Text shown
++++++++

They gather in conference rooms, post breathless threads, book panels at Davos, and ask: How do we stop AI from taking over? How do we regulate it, slow it, contain it, make sure it stays in its lane? How do we protect jobs, preserve humanity, keep the machines from getting too smart?

by Caleb Costa Apr 30, 2026

A contrarian’s case for running directly at the thing everyone else is fleeing

Everyone keeps asking the wrong question.


They gather in conference rooms, post breathless threads, book panels at Davos, and ask: How do we stop AI from taking over? How do we regulate it, slow it, contain it, make sure it stays in its lane? How do we protect jobs, preserve humanity, keep the machines from getting too smart?
Wrong question. Coward’s question.

Here is the right one: What do you plan to do while everyone else is busy being afraid?

I am not here to reassure you that AI won’t disrupt your industry, eliminate your role, or fundamentally alter what it means to be useful in the economy. It will do all of those things. The people telling you otherwise are selling you comfort food. I am not selling comfort food.

What I am telling you is this: the blast is coming, it is already here, and the worst place you can possibly be is fifty yards behind the people running toward it.

The Myth of the Safe Distance

There is a popular coping mechanism among smart, experienced professionals right now. It goes like this: AI is a tool. I will use it selectively. I will stay in control. The fundamentally human things I do (relationships, judgment, creativity) will protect me.

This is a story people tell themselves while the ground shifts under their feet.

The assumption embedded in that logic is that AI will advance far enough to be useful but not so far as to be threatening. That there is some stable middle ground where you get the productivity benefits without the existential pressure. That the blast has a safe radius.

++++++++

(Extracted page text data)
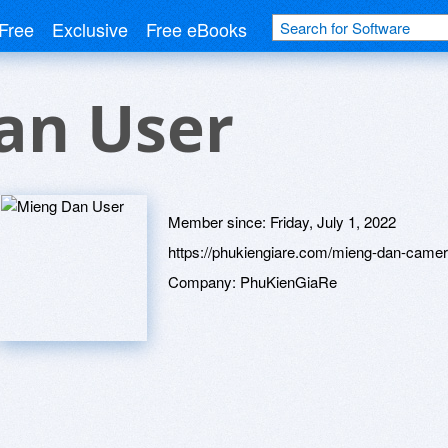
Free
Exclusive
Free eBooks
an User
Member since:
Friday, July 1, 2022
https://phukiengiare.com/mieng-dan-camer
Company:
PhuKienGiaRe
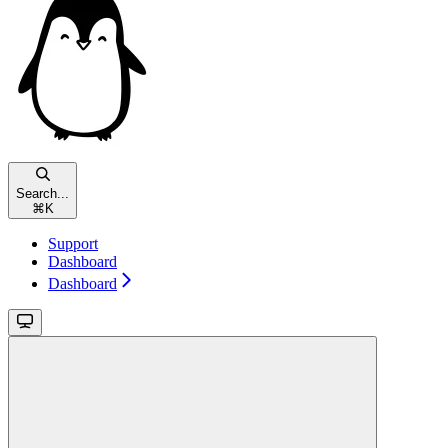
Search...
⌘
K
Support
Dashboard
Dashboard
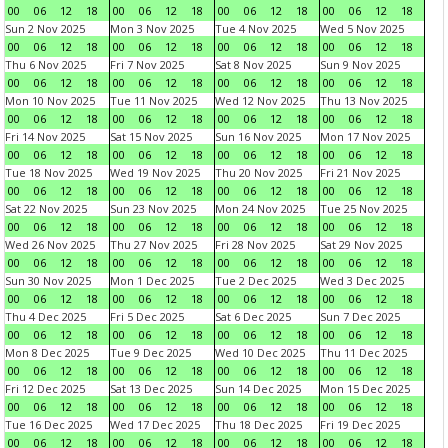
00
06
12
18
00
06
12
18
00
06
12
18
00
06
12
18
Sun 2 Nov 2025
Mon 3 Nov 2025
Tue 4 Nov 2025
Wed 5 Nov 2025
00
06
12
18
00
06
12
18
00
06
12
18
00
06
12
18
Thu 6 Nov 2025
Fri 7 Nov 2025
Sat 8 Nov 2025
Sun 9 Nov 2025
00
06
12
18
00
06
12
18
00
06
12
18
00
06
12
18
Mon 10 Nov 2025
Tue 11 Nov 2025
Wed 12 Nov 2025
Thu 13 Nov 2025
00
06
12
18
00
06
12
18
00
06
12
18
00
06
12
18
Fri 14 Nov 2025
Sat 15 Nov 2025
Sun 16 Nov 2025
Mon 17 Nov 2025
00
06
12
18
00
06
12
18
00
06
12
18
00
06
12
18
Tue 18 Nov 2025
Wed 19 Nov 2025
Thu 20 Nov 2025
Fri 21 Nov 2025
00
06
12
18
00
06
12
18
00
06
12
18
00
06
12
18
Sat 22 Nov 2025
Sun 23 Nov 2025
Mon 24 Nov 2025
Tue 25 Nov 2025
00
06
12
18
00
06
12
18
00
06
12
18
00
06
12
18
Wed 26 Nov 2025
Thu 27 Nov 2025
Fri 28 Nov 2025
Sat 29 Nov 2025
00
06
12
18
00
06
12
18
00
06
12
18
00
06
12
18
Sun 30 Nov 2025
Mon 1 Dec 2025
Tue 2 Dec 2025
Wed 3 Dec 2025
00
06
12
18
00
06
12
18
00
06
12
18
00
06
12
18
Thu 4 Dec 2025
Fri 5 Dec 2025
Sat 6 Dec 2025
Sun 7 Dec 2025
00
06
12
18
00
06
12
18
00
06
12
18
00
06
12
18
Mon 8 Dec 2025
Tue 9 Dec 2025
Wed 10 Dec 2025
Thu 11 Dec 2025
00
06
12
18
00
06
12
18
00
06
12
18
00
06
12
18
Fri 12 Dec 2025
Sat 13 Dec 2025
Sun 14 Dec 2025
Mon 15 Dec 2025
00
06
12
18
00
06
12
18
00
06
12
18
00
06
12
18
Tue 16 Dec 2025
Wed 17 Dec 2025
Thu 18 Dec 2025
Fri 19 Dec 2025
00
06
12
18
00
06
12
18
00
06
12
18
00
06
12
18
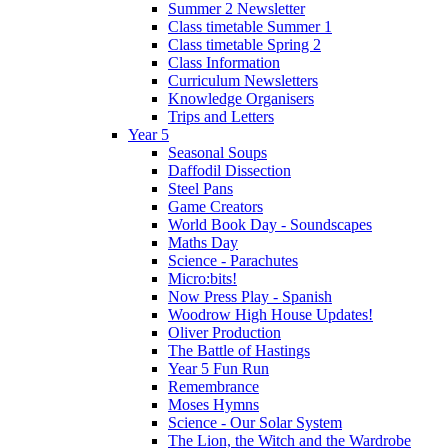
Summer 2 Newsletter
Class timetable Summer 1
Class timetable Spring 2
Class Information
Curriculum Newsletters
Knowledge Organisers
Trips and Letters
Year 5
Seasonal Soups
Daffodil Dissection
Steel Pans
Game Creators
World Book Day - Soundscapes
Maths Day
Science - Parachutes
Micro:bits!
Now Press Play - Spanish
Woodrow High House Updates!
Oliver Production
The Battle of Hastings
Year 5 Fun Run
Remembrance
Moses Hymns
Science - Our Solar System
The Lion, the Witch and the Wardrobe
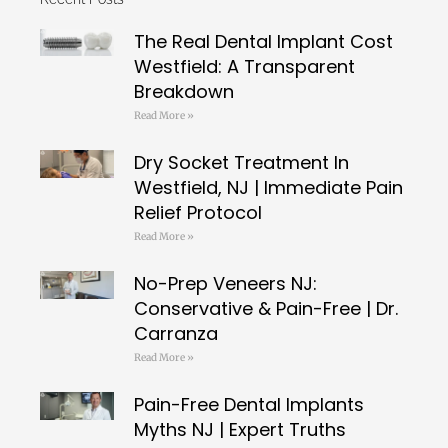
The Real Dental Implant Cost
Westfield: A Transparent
Breakdown
Read More »
Dry Socket Treatment In
Westfield, NJ | Immediate Pain
Relief Protocol
Read More »
No-Prep Veneers NJ:
Conservative & Pain-Free | Dr.
Carranza
Read More »
Pain-Free Dental Implants
Myths NJ | Expert Truths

++++++++

Task set
a – Format every line of the records, from the one containing "Summer 2 Newsletter" down to the end of the records, as a numbered list with blank lines dropped. Leave the pictures out.
b – Pick up the essay about running toward AI disruption and keep writing from its last sentence.

Responses by item number
a –
1. Summer 2 Newsletter
2. Class timetable Summer 1
3. Class timetable Spring 2
4. Class Information
5. Curriculum Newsletters
6. Knowledge Organisers
7. Trips and Letters
8. Year 5
9. Seasonal Soups
10. Daffodil Dissection
11. Steel Pans
12. Game Creators
13. World Book Day - Soundscapes
14. Maths Day
15. Science - Parachutes
16. Micro:bits!
17. Now Press Play - Spanish
18. Woodrow High House Updates!
19. Oliver Production
20. The Battle of Hastings
21. Year 5 Fun Run
22. Remembrance
23. Moses Hymns
24. Science - Our Solar System
25. The Lion, the Witch and the Wardrobe
26. The Real Dental Implant Cost
27. Westfield: A Transparent
28. Breakdown
29. Read More »
30. Dry Socket Treatment In
31. Westfield, NJ | Immediate Pain
32. Relief Protocol
33. Read More »
34. No-Prep Veneers NJ:
35. Conservative & Pain-Free | Dr.
36. Carranza
37. Read More »
38. Pain-Free Dental Implants
39. Myths NJ | Expert Truths

b –
It does not.

The professionals who thrive in the next decade will not be the ones who used AI carefully. They will be the ones who ran straight at it, got burned a little, figured out where the edges were, and came back knowing things the careful people will spend years trying to learn from a distance.

Distance is not safety. Distance is just a slower kind of obsolescence.

What “Destroying Humans” Actually Looks Like

Let’s be honest about what AI is actually destroying, because it is not humans. It is a particular version of humans that most people were not that excited about to begin with.

It is destroying the human who spends four hours reformatting a report no one reads. The human who sits in a meeting to explain a slide deck that should have been an email. The human whose entire professional identity is built on knowing something that can now be retrieved in eleven seconds. The human who charges for effort rather than outcomes. The human who confuses being busy with being valuable.

That version of you? Gone. And honestly, good riddance.

What AI cannot destroy is the human who builds things other humans need. Who understands a customer’s problem better than the customer understands it. Who makes the call when the data is ambiguous. Who has enough scar tissue to know which risks are worth taking and which numbers are lying. Who can sit across from someone in genuine distress and make them feel like they are not alone.

The destruction being promised is real. The victim they have cast for the role is not.

The Blast Has a Logic

Here is what people miss when they treat AI as pure threat: it is not random. It follows a pattern. It eats tasks before it eats roles. It eats roles before it eats functions. It eats the bottom of every skill distribution before it touches the top.

Which means the blast has a logic, and if you are willing to run toward it, you can read that logic faster than everyone retreating from it.

Right now, in real time, AI is showing you exactly what the market values. Watch what it automates first. That is the market telling you, in the clearest possible language, what it was only tolerating about you, what it was never truly paying for.

Watch what it cannot automate. That is your blueprint.

The people running away from AI are, functionally, running away from the most accurate market signal of their careers. The people running toward it are getting a graduate-level education in what actually matters, paid for by the discomfort of everyone who stayed behind.

Running Toward the Blast is Not Recklessness

Let me be precise about what I mean, because there is a version of this that is just hubris with better vocabulary.

Running toward the blast does not mean abandoning judgment. It does not mean deploying AI carelessly, trusting models blindly, or confusing novelty with value. The person who runs toward the blast and gets killed by it is not brave. They are just dead.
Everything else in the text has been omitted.